Read more →March 11, 2025
I have been writing and rewriting again and again for two weeks now, unable to voice the agony I feel as the proceedings against Armenian prisoners take place in Baku - a carefully orchestrated process that challenges what we thought remained of our collective humanity. Ruben has been on a hunger strike for 20 days now, protesting the injustice he faces, and today when I saw his picture, I simply broke down. I mean, how could I not? I met him when I was 16 at UWC Dilijan, the day when he and Veronika first stepped into the new building of the school and shared their dream with us - a vision that would transform so many lives, including mine. The Ruben that I know is a force of positive change, a visionary, a catalyst - a person who knows how to dream.
That picture from today was the portrait of justice fallen silent.

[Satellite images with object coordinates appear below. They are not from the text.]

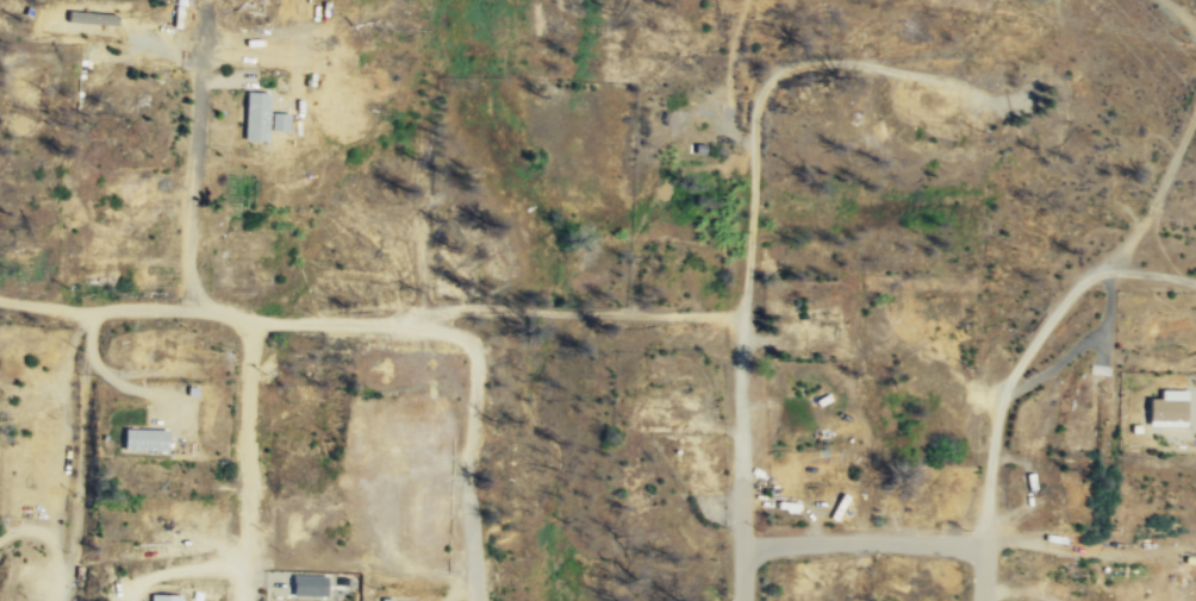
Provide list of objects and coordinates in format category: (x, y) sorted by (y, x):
road: (1179, 14)
road: (204, 16)
road: (729, 56)
road: (734, 134)
road: (194, 174)
road: (1153, 201)
road: (751, 248)
road: (1143, 273)
road: (372, 322)
road: (1102, 323)
road: (1055, 367)
road: (1002, 393)
building: (139, 440)
road: (486, 458)
road: (254, 461)
road: (861, 546)
road: (1075, 555)
road: (983, 571)
building: (306, 586)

For context: Ruben Vardanyan is a prominent entrepreneur and philanthropist who founded my high school UWC Dilijan, Aurora Humanitarian Initiative, and many other development projects in Armenia. In 2022, he moved to Nagorno-Karabakh to be with fellow Armenians facing the extreme hardships of hunger and post-war effects and became the State Minister the same year. He was detained by Azerbaijani authorities on September 27, 2023, amid the mass exodus of ethnic Armenians following Azerbaijan's military takeover. He has been held in detention since and is reportedly facing multiple charges, including "financing terrorism" and "creating illegal armed groups." At this point, we are aware of numerous violations of his human rights, including the right to a fair trial. He has spent most of his detention in solitary confinement and punishment cells, deprived of basic hygiene, while facing pressure to sign backdated falsified documents and being given only one month to familiarize himself and his defense with a vast cache of case materials in Azeri, a language he does not understand.

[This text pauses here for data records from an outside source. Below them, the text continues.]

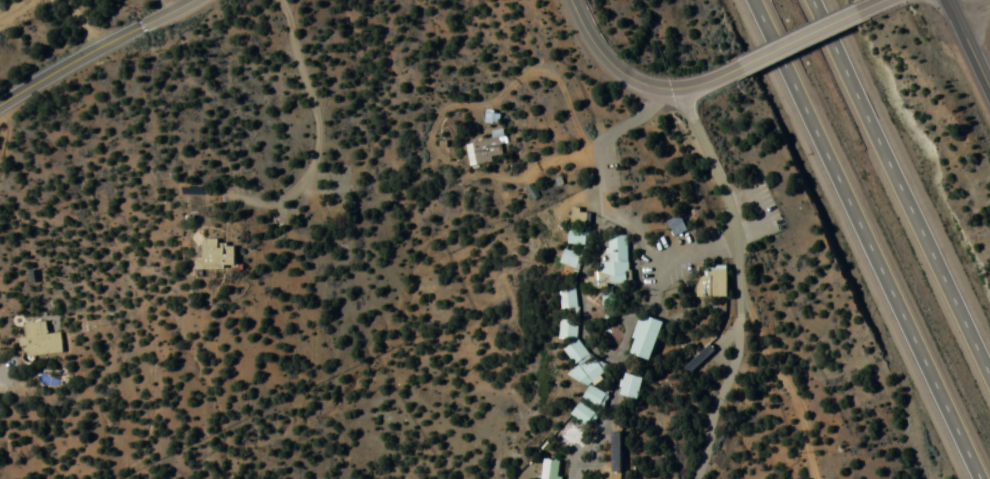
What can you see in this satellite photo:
road: (874, 3)
road: (173, 5)
road: (973, 12)
road: (807, 34)
road: (968, 46)
road: (97, 49)
road: (645, 77)
road: (212, 149)
building: (487, 149)
road: (894, 196)
road: (612, 204)
road: (771, 207)
building: (578, 228)
road: (875, 239)
building: (620, 253)
building: (217, 255)
building: (570, 259)
building: (712, 283)
road: (738, 287)
building: (567, 301)
building: (644, 338)
building: (39, 341)
building: (697, 360)
building: (582, 363)
building: (629, 387)
building: (581, 413)
building: (615, 452)
building: (549, 469)

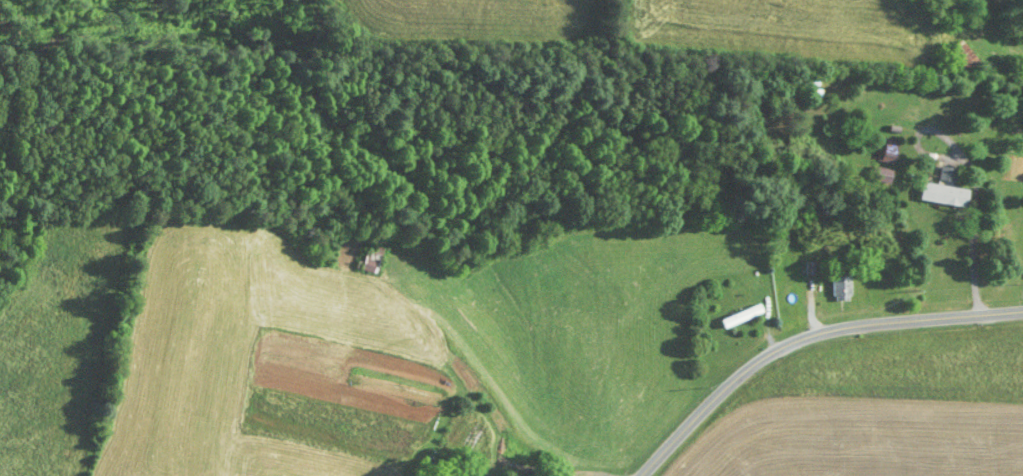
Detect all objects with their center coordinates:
road: (1010, 11)
building: (958, 58)
building: (887, 152)
building: (878, 176)
building: (947, 176)
building: (941, 196)
building: (369, 261)
building: (837, 289)
building: (739, 317)
road: (809, 339)

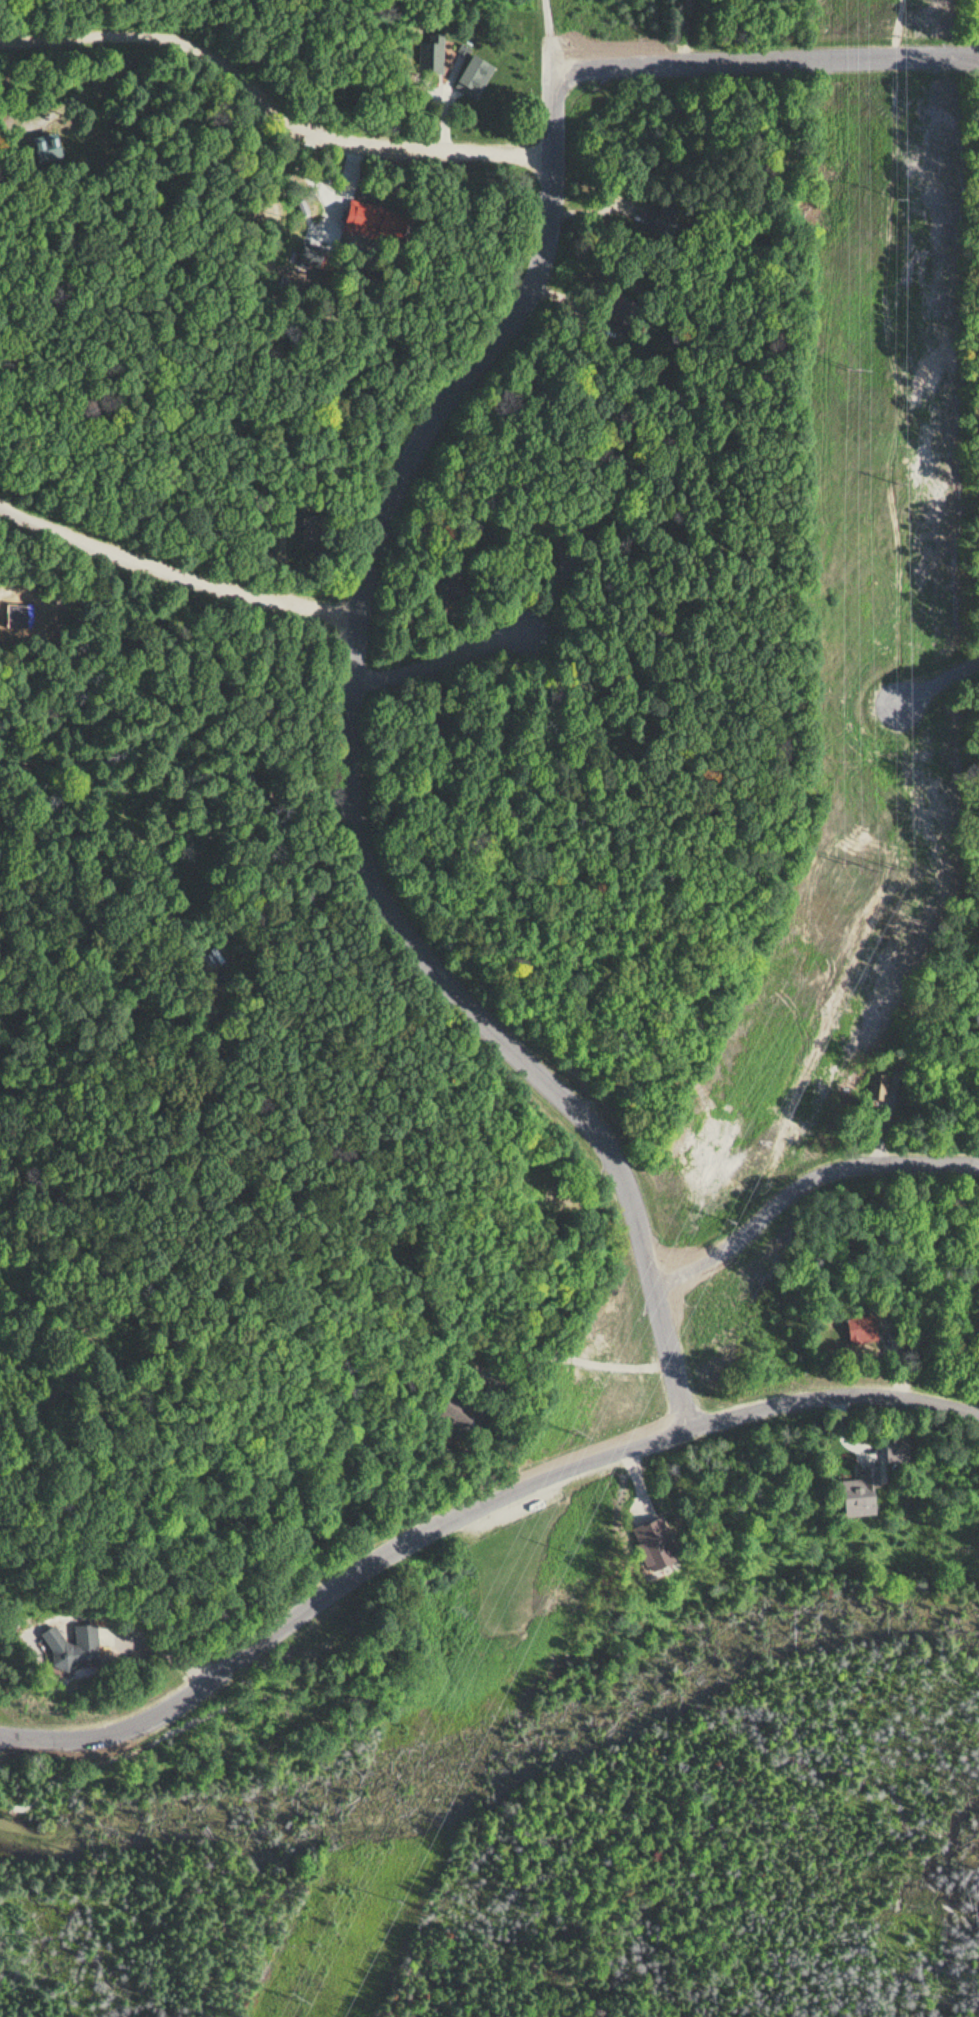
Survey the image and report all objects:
road: (553, 37)
road: (768, 55)
building: (471, 77)
road: (265, 118)
building: (659, 224)
power tower: (856, 370)
building: (309, 530)
road: (173, 569)
road: (441, 655)
road: (937, 681)
road: (354, 775)
power tower: (863, 862)
building: (879, 1087)
road: (804, 1183)
building: (447, 1414)
power tower: (579, 1429)
building: (891, 1450)
building: (850, 1492)
road: (467, 1509)
building: (65, 1647)
river: (500, 1752)
power tower: (297, 1993)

Deep down, I know that my inability to write was due to my feeling of powerlessness. I stopped believing that social media claims and posts help - the mere awareness they create seems to bring no action. It is ironic because through my formative years at UWC Dilijan, Berkeley, and Harvard, I had been surrounded by people who shared my morals, aspirations, and motivations to make this world a better place, no matter how cliché it sounds. In those spaces, I truly believed that we could make a difference and improve this world. Now I am looking around with my bubble burst, pleas gone unanswered, and simply disappointed. Where are all the people I looked up to? What can we do? Where did we go wrong? I question the effectiveness of our international institutions. What good are human rights declarations if they cannot be enforced? What purpose do international courts serve if they cannot protect individuals like Ruben from sham trials and inhumane detention conditions?

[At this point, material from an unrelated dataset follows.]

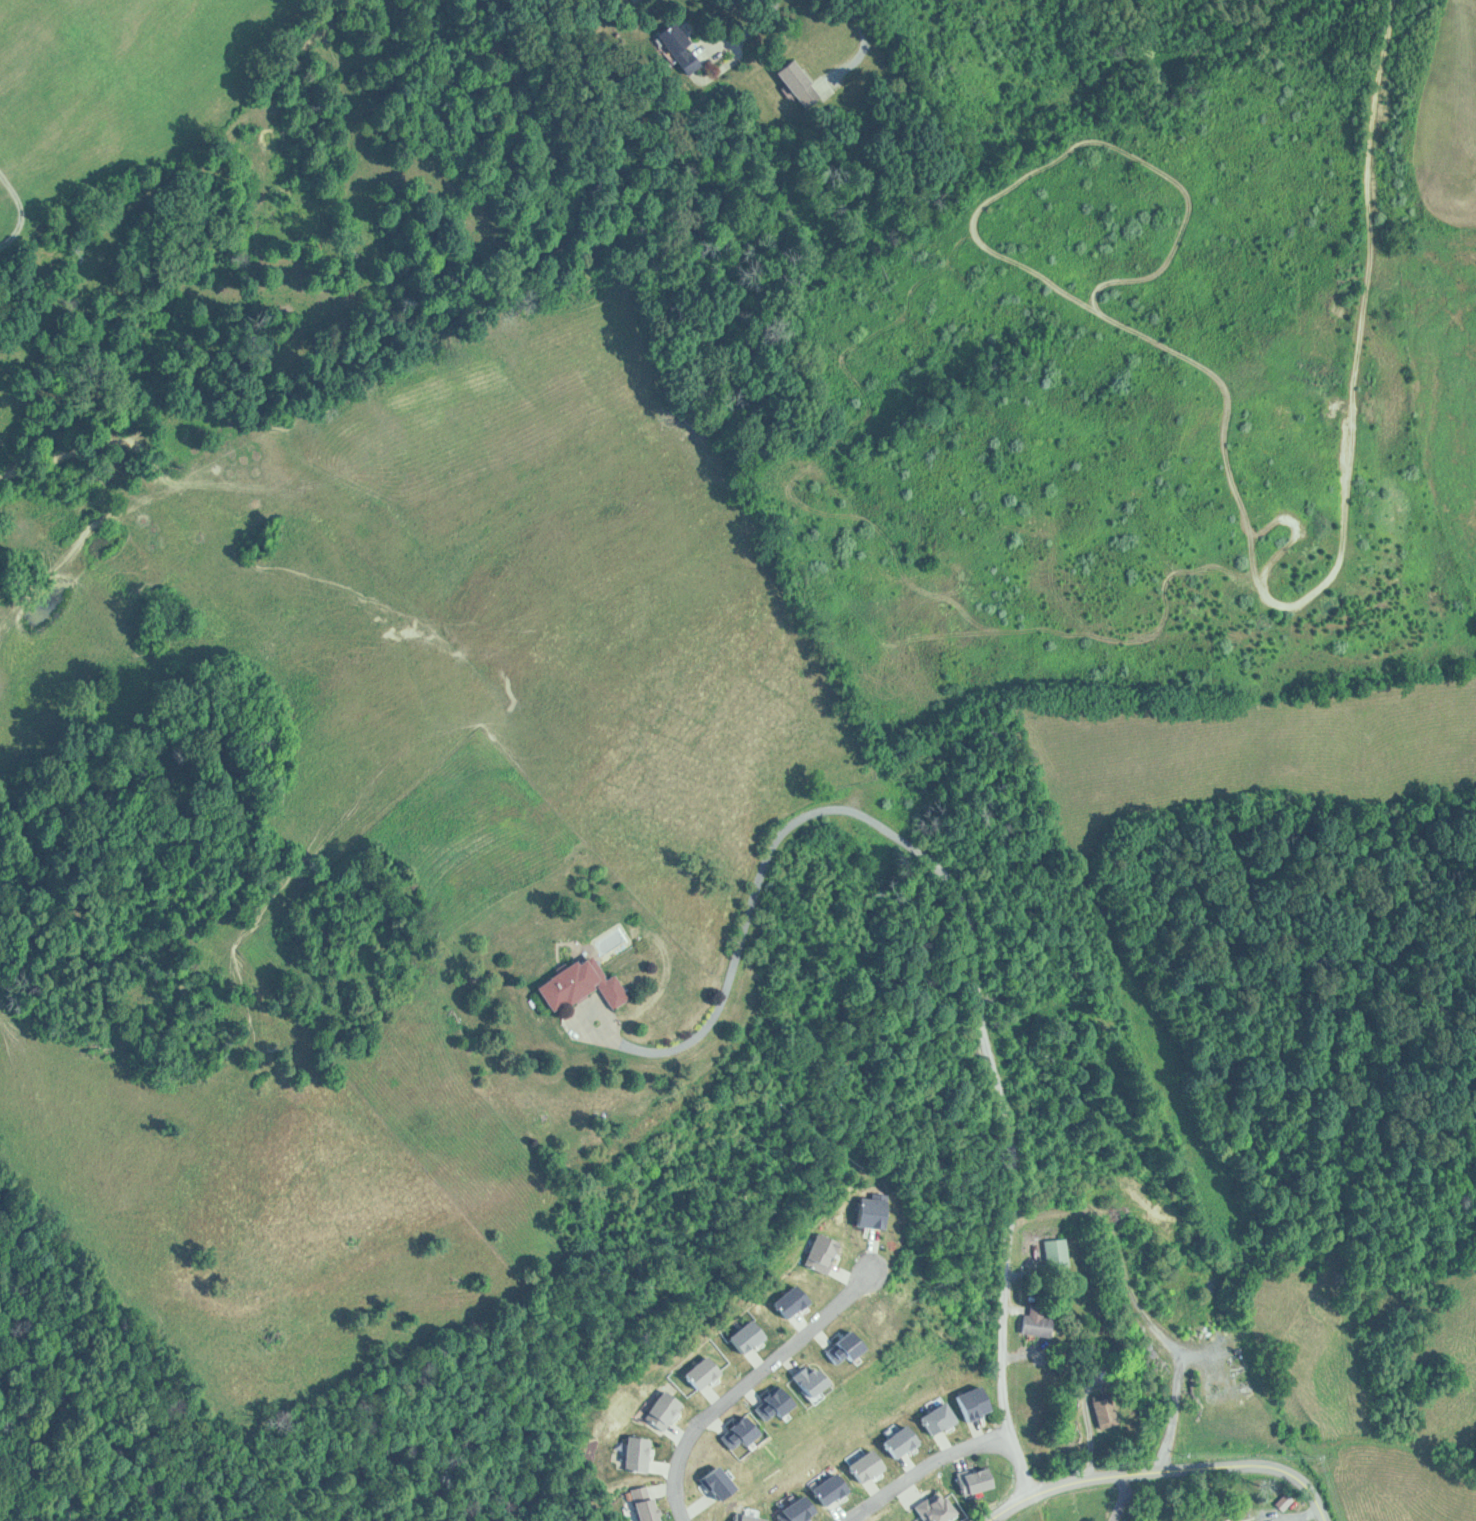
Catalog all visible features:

I question myself too. What more could I be doing?
And yet, I want to write today not just in despair but in defiance—carrying forward the dream of peaceful world united by education that Ruben and his wife shared with us that day at UWC Dilijan. I hold to a sliver of hope and light that Ruben and the Armenian prisoners will return to their families because the hardest battles are given to the strongest people and the resilience is in our DNA. I write as one voice among many, a chorus that grows louder with each passing day. I write because somewhere in a cell in Baku, a man who taught me to dream of a better world is refusing to surrender that dream, even now.